I turisti che si recheranno nel Foro Romano avranno modo di scoprire così il periodo cristiano del sito, grazie a questa chiesa che riapre al pubblico dopo un lungo intervento di restauro architettonico e pittorico durato 30 anni. Santa Maria Antiqua venne scoperta nel 1900 da Giacomo Boni, che ha dedicato parte della sua vita a questo luogo, dopo che un terremoto ne aveva cancellato per più di 1000 anni le tracce, ma non la memoria. Boni, convinto di trovare qualcosa d’importante, decise di demolire la chiesa secentesca di Santa Maria Liberatrice, che sorgeva lì, per mettere in luce le strutture sottostanti, non senza le polemiche che accompagnarono questa decisione. Ricordiamo a questo proposito che per la demolizione della chiesa fu corrisposto un indennizzo al Vaticano e che in sua vece si costruì l’omonima chiesa di Testaccio.

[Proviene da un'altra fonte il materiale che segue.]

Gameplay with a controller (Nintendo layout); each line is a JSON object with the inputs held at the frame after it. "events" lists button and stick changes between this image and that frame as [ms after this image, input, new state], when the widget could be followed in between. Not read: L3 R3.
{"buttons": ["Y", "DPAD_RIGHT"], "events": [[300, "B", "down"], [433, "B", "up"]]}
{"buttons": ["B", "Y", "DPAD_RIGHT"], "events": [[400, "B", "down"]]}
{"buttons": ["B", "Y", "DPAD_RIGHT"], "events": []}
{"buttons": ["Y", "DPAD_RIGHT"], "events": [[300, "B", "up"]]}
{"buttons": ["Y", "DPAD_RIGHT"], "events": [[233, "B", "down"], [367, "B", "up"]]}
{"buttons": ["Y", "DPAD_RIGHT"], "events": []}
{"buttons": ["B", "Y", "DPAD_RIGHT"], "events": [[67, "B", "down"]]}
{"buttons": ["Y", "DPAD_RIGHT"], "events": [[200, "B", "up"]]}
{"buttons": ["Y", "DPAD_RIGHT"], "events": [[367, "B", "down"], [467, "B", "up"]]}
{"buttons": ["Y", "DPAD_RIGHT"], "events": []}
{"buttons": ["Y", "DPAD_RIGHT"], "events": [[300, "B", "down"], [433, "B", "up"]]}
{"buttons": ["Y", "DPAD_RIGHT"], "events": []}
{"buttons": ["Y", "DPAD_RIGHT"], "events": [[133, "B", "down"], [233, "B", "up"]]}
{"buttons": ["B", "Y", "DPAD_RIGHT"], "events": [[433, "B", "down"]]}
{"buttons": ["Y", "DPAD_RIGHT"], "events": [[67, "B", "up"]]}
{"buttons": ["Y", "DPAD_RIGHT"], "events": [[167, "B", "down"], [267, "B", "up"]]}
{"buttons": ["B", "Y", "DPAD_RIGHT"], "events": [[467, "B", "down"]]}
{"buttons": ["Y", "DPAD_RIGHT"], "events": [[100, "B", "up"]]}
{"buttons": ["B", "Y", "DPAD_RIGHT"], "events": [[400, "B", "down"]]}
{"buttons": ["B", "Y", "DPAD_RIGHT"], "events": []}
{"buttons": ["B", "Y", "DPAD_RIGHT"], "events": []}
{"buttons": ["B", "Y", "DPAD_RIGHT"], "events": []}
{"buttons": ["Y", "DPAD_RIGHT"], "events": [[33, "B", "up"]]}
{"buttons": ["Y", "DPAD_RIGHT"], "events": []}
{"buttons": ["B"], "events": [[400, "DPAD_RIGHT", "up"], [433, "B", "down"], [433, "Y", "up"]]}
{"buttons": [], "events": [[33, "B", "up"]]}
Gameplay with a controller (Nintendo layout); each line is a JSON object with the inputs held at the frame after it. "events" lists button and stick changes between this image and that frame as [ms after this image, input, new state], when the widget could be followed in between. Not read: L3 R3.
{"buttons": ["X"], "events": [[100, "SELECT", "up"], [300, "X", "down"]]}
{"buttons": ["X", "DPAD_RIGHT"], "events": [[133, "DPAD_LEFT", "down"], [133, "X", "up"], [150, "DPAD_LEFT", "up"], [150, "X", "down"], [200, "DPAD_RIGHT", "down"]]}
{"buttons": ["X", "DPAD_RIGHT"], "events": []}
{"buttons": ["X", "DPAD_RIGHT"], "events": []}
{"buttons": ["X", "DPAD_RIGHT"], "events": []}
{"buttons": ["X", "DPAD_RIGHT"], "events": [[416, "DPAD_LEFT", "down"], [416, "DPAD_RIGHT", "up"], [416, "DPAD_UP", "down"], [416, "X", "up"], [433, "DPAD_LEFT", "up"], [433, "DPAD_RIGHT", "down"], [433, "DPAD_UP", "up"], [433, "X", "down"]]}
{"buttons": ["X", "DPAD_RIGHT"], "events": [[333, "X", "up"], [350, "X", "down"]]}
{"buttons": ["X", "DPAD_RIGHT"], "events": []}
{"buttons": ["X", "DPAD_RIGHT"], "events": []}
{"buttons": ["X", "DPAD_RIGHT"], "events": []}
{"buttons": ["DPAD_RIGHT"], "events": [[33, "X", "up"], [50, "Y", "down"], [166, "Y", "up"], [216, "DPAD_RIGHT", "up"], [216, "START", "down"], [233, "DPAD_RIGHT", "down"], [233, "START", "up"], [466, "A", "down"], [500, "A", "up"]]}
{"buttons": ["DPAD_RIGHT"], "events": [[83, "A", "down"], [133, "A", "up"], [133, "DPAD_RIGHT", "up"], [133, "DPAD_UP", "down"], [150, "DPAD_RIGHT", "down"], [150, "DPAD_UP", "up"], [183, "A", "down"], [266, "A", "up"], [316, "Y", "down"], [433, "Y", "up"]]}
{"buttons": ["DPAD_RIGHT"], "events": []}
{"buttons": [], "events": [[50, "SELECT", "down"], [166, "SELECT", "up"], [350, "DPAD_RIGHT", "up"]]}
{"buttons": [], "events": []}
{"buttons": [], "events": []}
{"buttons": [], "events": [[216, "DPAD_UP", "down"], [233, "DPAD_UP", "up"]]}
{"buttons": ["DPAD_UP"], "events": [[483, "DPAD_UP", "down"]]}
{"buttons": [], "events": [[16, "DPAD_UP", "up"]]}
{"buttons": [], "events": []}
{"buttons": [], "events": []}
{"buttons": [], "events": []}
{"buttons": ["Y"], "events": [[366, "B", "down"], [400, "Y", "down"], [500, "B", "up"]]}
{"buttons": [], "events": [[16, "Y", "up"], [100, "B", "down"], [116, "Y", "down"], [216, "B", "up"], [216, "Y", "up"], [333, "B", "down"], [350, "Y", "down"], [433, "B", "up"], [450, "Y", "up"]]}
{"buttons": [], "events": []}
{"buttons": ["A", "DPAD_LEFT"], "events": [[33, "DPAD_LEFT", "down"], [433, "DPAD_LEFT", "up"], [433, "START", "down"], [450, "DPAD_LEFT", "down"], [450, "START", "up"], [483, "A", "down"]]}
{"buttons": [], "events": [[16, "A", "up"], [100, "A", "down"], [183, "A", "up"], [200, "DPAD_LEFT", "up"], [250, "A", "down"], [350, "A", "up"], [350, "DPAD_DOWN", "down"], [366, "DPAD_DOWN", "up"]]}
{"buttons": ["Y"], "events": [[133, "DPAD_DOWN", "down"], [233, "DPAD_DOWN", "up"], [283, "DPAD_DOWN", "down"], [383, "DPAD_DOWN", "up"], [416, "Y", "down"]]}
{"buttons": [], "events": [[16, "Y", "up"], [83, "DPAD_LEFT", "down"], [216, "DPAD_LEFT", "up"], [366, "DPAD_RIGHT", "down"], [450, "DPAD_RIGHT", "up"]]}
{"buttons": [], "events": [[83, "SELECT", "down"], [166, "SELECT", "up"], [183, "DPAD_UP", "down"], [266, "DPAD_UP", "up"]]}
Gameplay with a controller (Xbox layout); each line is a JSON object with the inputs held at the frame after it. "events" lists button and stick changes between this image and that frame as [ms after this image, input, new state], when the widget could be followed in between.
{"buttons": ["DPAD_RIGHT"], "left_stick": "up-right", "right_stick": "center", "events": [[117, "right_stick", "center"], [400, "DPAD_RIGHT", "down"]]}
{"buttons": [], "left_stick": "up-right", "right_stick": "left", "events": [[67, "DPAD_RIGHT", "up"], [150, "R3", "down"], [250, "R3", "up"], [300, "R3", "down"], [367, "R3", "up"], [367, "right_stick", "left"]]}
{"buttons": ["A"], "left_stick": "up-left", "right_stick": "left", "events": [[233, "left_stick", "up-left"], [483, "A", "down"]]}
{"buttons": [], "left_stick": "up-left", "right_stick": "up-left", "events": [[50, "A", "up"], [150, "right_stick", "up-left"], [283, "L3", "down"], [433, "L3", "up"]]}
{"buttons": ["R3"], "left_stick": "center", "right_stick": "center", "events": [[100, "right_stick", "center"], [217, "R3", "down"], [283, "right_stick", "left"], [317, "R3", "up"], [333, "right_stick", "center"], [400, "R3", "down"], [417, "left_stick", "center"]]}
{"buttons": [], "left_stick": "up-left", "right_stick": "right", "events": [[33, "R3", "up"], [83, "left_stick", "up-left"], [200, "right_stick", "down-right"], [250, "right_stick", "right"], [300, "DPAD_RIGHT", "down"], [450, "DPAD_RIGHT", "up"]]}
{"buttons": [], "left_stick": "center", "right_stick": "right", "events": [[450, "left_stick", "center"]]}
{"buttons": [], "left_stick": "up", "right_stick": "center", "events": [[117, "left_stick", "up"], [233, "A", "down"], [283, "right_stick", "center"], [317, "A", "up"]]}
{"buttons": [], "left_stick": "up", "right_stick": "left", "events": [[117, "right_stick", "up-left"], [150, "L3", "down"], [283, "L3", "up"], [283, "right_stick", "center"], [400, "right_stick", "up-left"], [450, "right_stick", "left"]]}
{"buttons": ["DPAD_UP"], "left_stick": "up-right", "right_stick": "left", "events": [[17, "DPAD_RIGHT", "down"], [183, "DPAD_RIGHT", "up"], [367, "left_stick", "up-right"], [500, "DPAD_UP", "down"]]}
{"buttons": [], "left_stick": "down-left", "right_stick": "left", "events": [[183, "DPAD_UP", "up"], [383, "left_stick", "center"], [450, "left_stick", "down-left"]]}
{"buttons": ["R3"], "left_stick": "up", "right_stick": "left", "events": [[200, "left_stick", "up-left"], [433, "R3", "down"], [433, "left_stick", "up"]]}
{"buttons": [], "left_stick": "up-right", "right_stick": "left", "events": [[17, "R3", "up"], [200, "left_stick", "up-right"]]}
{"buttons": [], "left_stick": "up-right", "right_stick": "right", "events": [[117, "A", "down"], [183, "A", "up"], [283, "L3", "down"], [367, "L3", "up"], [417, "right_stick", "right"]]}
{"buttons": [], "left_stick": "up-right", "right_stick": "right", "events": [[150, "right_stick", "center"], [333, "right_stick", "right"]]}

L’esito degli scavi superò in realtà tutte le aspettative. Sotto la chiesa demolita venne alla luce l’Oratorio dei Quaranta Martiri di Sebaste, che anticamente costituiva l’Aula di accesso dal Foro alla Rampa Imperiale e, proseguendo con gli scavi, furono scoperte le pareti affrescate di una chiesa che nella cosiddetta Cappella di Teodato conservava l’iscrizione “Sanctae Dei Genitricis senperque Birgo Maria qui appellatur antiqua”. La chiesa aveva dunque un nome.

L’itinerario espositivo comprende la visita dell’Oratorio, pure affrescato, e della maestosa Rampa di età domizianea, dove sono esposti reperti relativi agli scavi di Giacomo Boni, ma i tesori maggiori sono all’interno della basilica cristiana, che per il periodo della mostra accoglie la sua antica icona della Vergine. Icona che è ritornata, quindi, nella sua sede originaria, dopo che venne spostata nella vicina basilica di Santa Maria Nova (ora Santa Francesca Romana), che aveva preso il titulus di Santa Maria, dopo l’abbandono dell’Antiqua a seguito del terremoto dell’847.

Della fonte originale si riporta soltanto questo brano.